American baseball player (born 2004)

Aidan Bauer Miller (born June 9, 2004) is an American professional baseball shortstop in the Philadelphia Phillies organization.

==Amateur career==
Miller grew up in Trinity, Florida and attended J. W. Mitchell High School. He committed to play college baseball for the Arkansas Razorbacks when he was a sophomore in high school. Miller played for the United States national baseball team in the U-15 Baseball World Cup. He also played for the United States in the 2022 U-18 Baseball World Cup and was named to the All-Tournament team after batting .478 with two home runs, three triples, seven walks and eight runs batted in as Team USA won the gold medal.

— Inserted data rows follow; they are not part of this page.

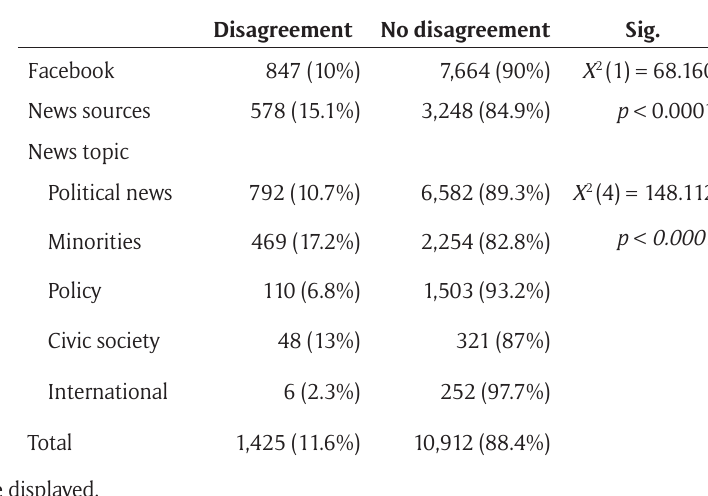
Table 1: Frequency of disagreement per platform and topic.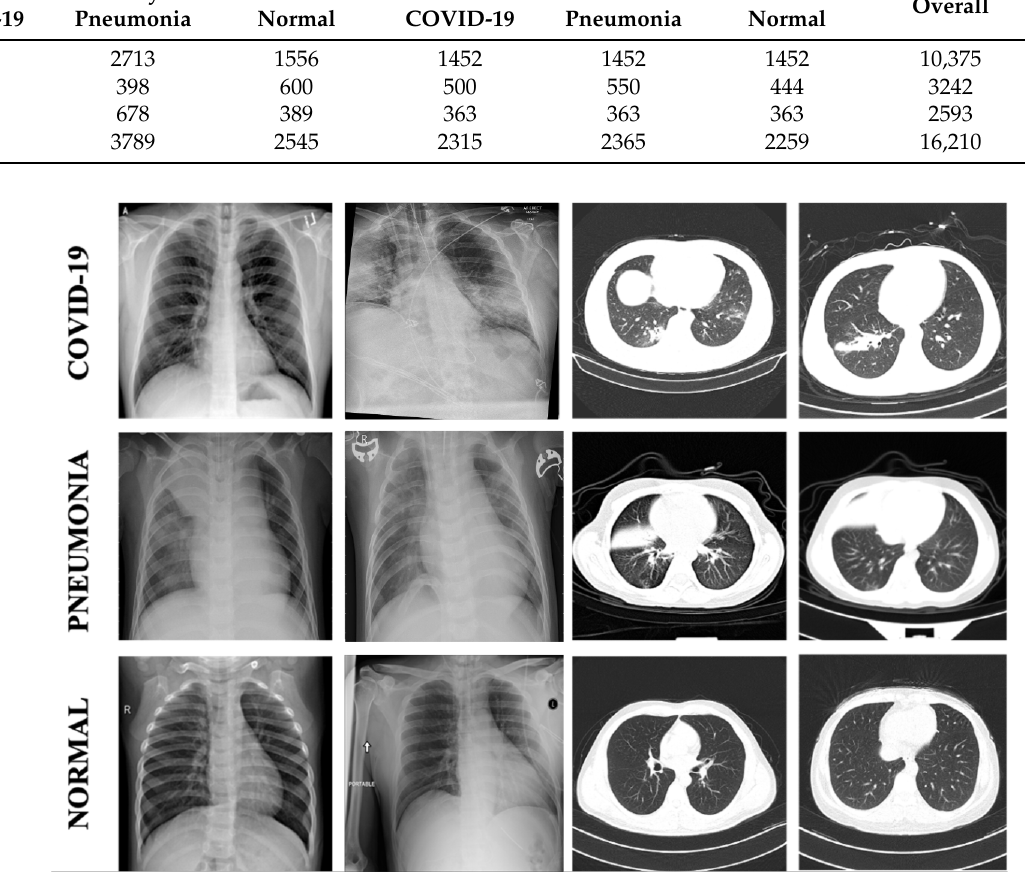
Figure 2. Example X-ray and CT images of COVID-19, Pneumonia, and Normal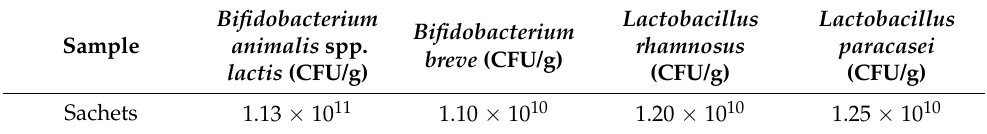
Table 4. Results obtained from plate count method of food supplement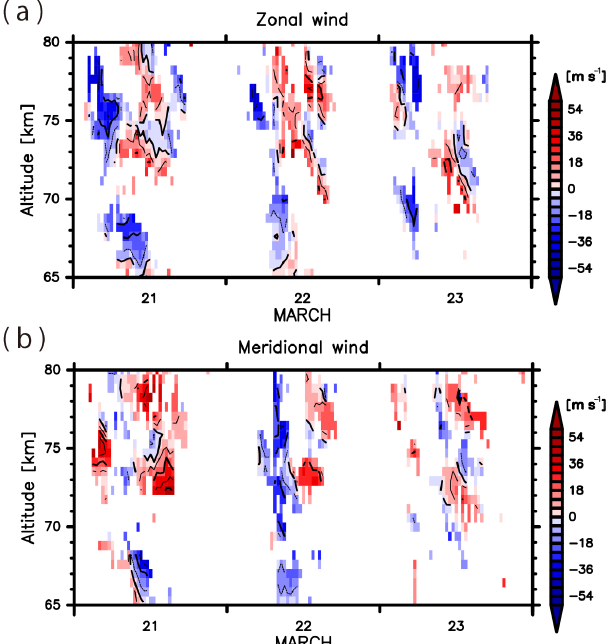
Figure 3. Time–altitude cross sections of (a) zonal wind compo- nents and (b) meridional wind components observed by the PANSY radar at Syowa Station for the period from 21 to 23 March 2015. The contour intervals are 12ms − 1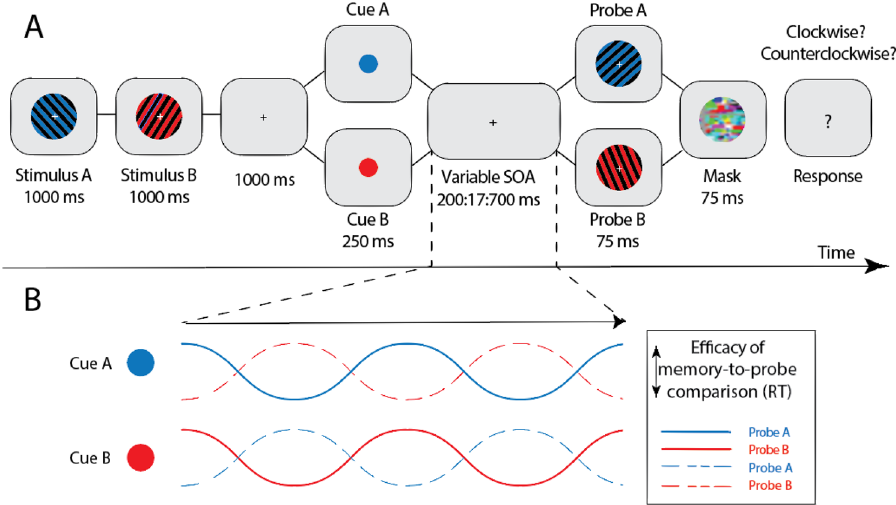
Figure 1. ( A ) Task paradigm. Participants encoded two gratings with different colors and orientations. A subsequent retro-cue, indicative of the probe color (75% validity), was presented to reset attention to one of the items in working memory. We measured behavior at several densely sampled timepoints (between 200 and 700 ms) by presenting the probe and asking participants if it was rotated clockwise or counterclockwise relative to the same-colored item in working memory. ( B ) Expected temporal dynamics of object-based attention in working memory for different cue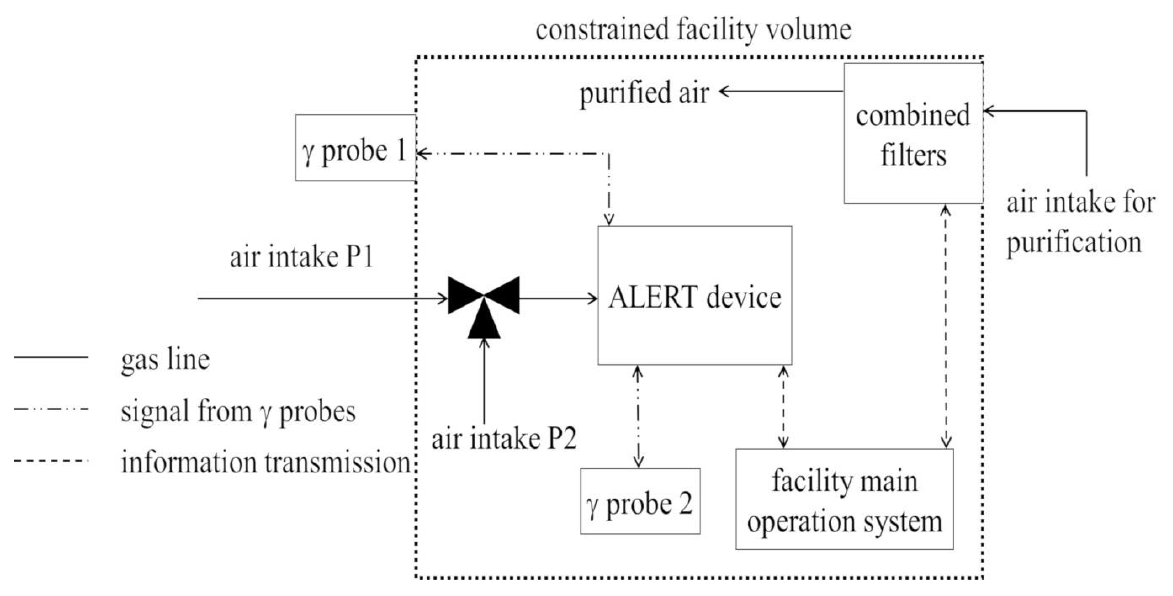
Figure 2. The scheme of a possible gas line option for the ALERT signaling device and the associated system location in the collective protection facility.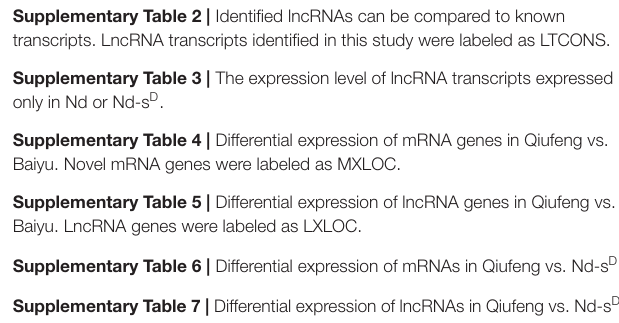
Supplementary Table 8 | Differential expression of mRNAs in Qiufeng vs. Nd. Supplementary Table 9 | Differential expression of lncRNAs in Qiufeng vs. Nd. Supplementary Table 10 | DEGs associated with protein proteolysis and programmed cell death. Supplementary Table 11 | Prediction results of lncRNAs may function as miRNA precursors. Supplementary Table 12 | The potential target genes of lncRNAs acting in cis/trans.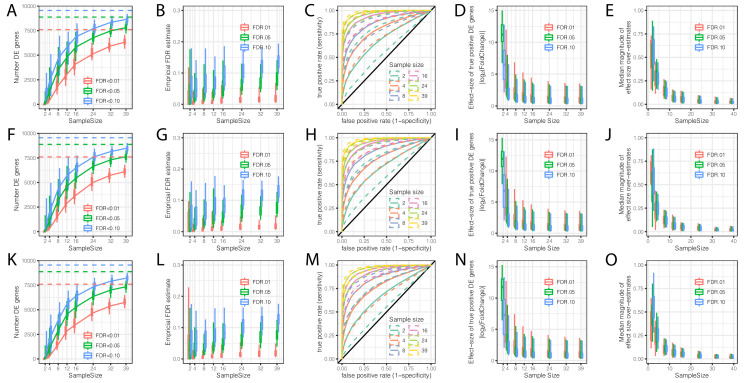
Evaluation of the contribution of sample size and read depth to differential expression analysis between chimpanzee and human.(A) The number of DE genes identified at varying thresholds after randomly subsampling (with replacement) the number of individuals in each species at the indicated sample size per species (hereafter referred to as a single bootstrap replicate). Dashed lines indicate the number of DE genes identified from the full dataset of 39 human and 39 chimpanzee individuals. Box-whisker plots depict quantiles among 100 bootstrap replicates. (B) An empirical estimate of FDR was obtained by calculating the fraction of DE genes in each subsample which were not identified at FDR < 0.01 in the full dataset. (C) Receiver operator characteristic (ROC) curves indicate the sensitivity and specificity of DE gene classification at varying significance thresholds. For each sample size, the filled line represents the median ROC sensitivity amongst 100 bootstrap replicates, while the dashed lines represent the 0.05 and 0.95 quantiles. (D) The ability to significantly detect small effect size DE genes increases as sample size increases. At each indicated subsample size, box-whisker plot indicates effect size of true significant DE genes (The effect size and true classifications of significant DE genes are defined as those at FDR < 0.01 with the full dataset). (E) Winner’s curse effects decrease with increasing sample size. The distribution of median differences between the estimated effect size of DE genes and the true effect sizes estimated from the full dataset among 100 bootstrap replicates. (F–L) Same as (A–E) but each sample was subsampled at the level of RNA-seq reads to a depth of 25 million mapped reads. (K–O) Same as (A–E) but each sample was subsampled to 10 million mapped reads. All box-whisker plots depict 0.05, 0.25, 0.5, 0.75, and 0.95 quantiles among 100 bootstrap replicates.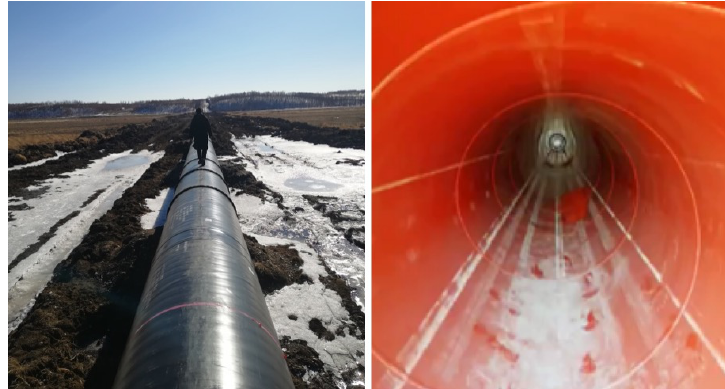
Figure 12. Testing scene at the Heihe Pipeline Construction Site.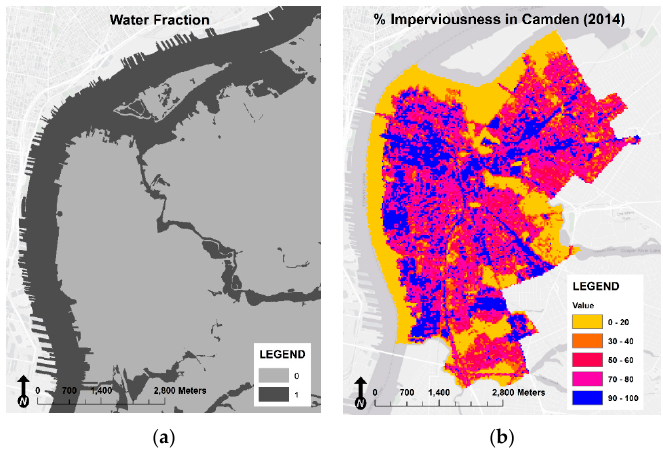
Figure 4. Environmental parameters mapped over Camden city: ( a ) water fraction (1 = water pixels, 0 = non-water pixels); ( b ) percent impervious area (%).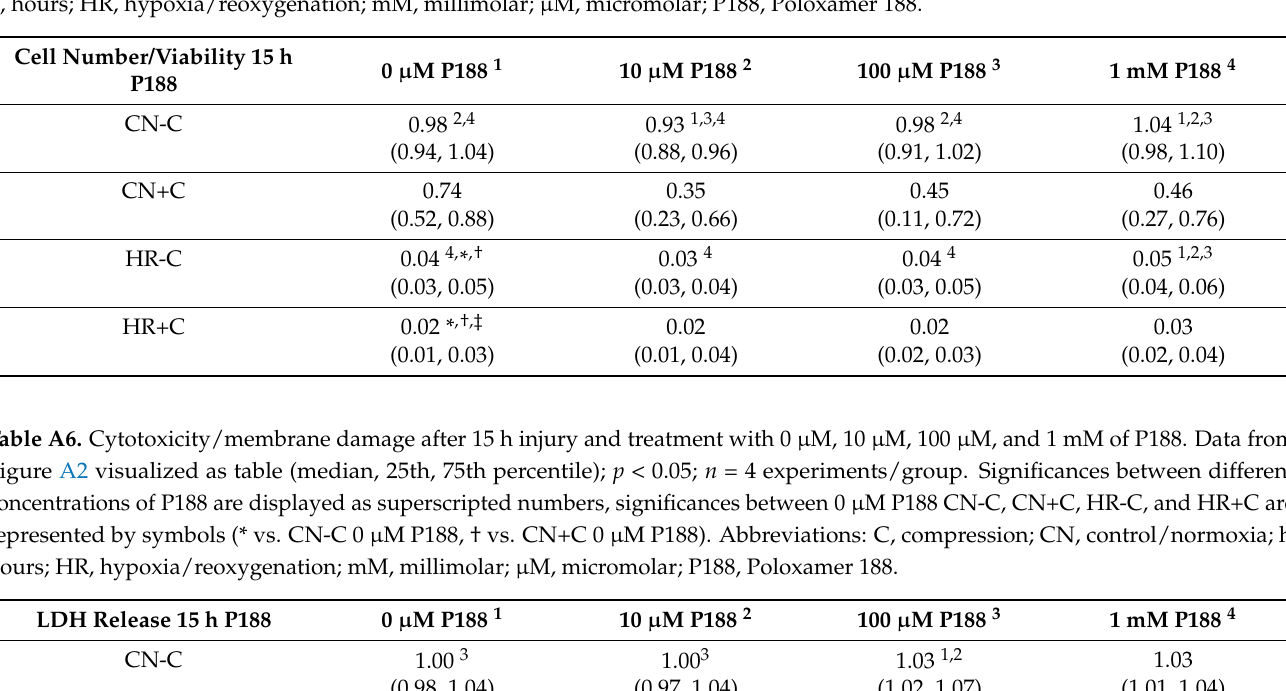
Table A5. Cell number/viability after 15 h injury and treatment with 0 µ M, 10 µ M, 100 µ M, and 1 mM of P188. Data from Figure A1 visualized as table (median, 25th, 75th percentile); p < 0.05; n = 4 experiments/group. Significances between different concentrations of P188 are displayed as superscripted numbers, significances between 0 µ M P188 CN-C, CN+C, HR-C, and HR+C are represented by symbols (* vs. CN-C 0 µ M P188, † vs. CN+C 0 µ M P188, ‡ vs. HR-C 0 µ M P188). Abbreviations: C, compression; CN, control/normoxia;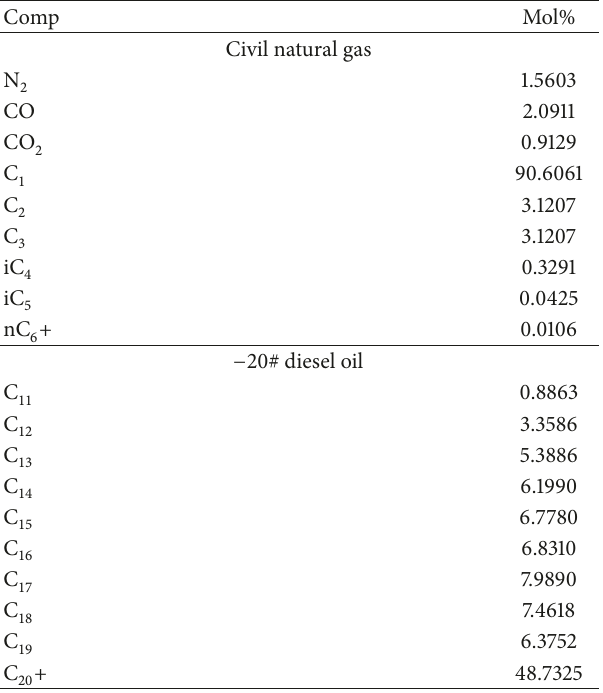
Table 1: Compositions of civil natural gas and − 20# diesel oil.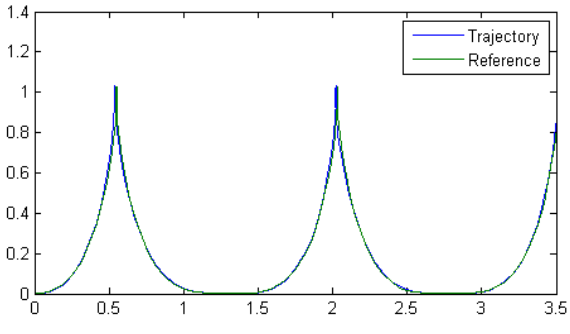
Figure 14. Best simulation of BA algorithm.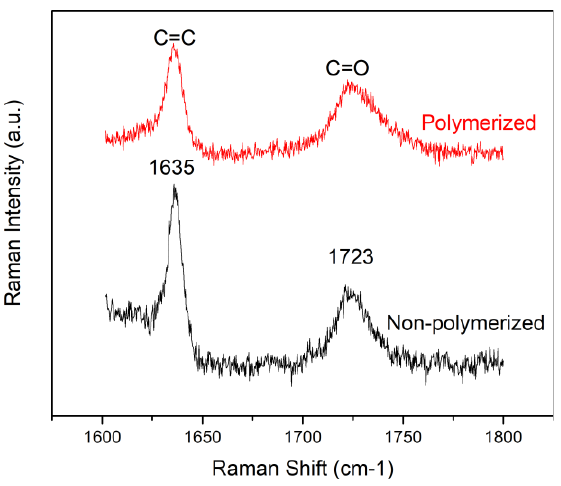
Figure 11. Raman spectrum of the polymerized and non-polymerized photocompositions (4Met- BAC and PETA). The spectra are shifted along the vertical axis for comparison. The black curve corresponds to the spectrum of the non-polymerized photocomposition. Red - for polymerized one.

Miller played in the 2022 MLB High School All-American Game at Dodger Stadium and was named the game's MVP while also winning the event's home run derby. Miller was also awarded Perfect Game USA's Jackie Robinson Award. Miller missed the beginning of his senior season in 2023 at J.W. Mitchell due to a broken hamate bone.

==Professional career==
The Philadelphia Phillies selected Miller in the first round, with the 27th overall selection, of the 2023 Major League Baseball draft. On July 18, 2023, Miller signed with the Phillies on an above slot deal worth $3.1 million.

Miller made his professional debut after signing with the Florida Complex League Phillies and also played for the Clearwater Threshers, hitting .303 over twenty games between both affiliates. In 2024, he played with Clearwater, the Jersey Shore BlueClaws, and the Reading Fightin Phils, batting .261 with 11 home runs, 60 RBIs, and 23 stolen bases over 102 games. Miller was assigned back to Reading to open the 2025 season. In August, he was promoted to the Triple-A Lehigh Valley IronPigs. Across 116 games between both teams, Miller hit .264 with 14 home runs, 42 RBIs, 27 doubles and 59 stolen bases.

Miller opened the 2026 season on the injured list with a back surgery. On June 3, 2026, it was later announced he would undergo radiofrequency ablation, which would rule him out for at least six-to-eight weeks.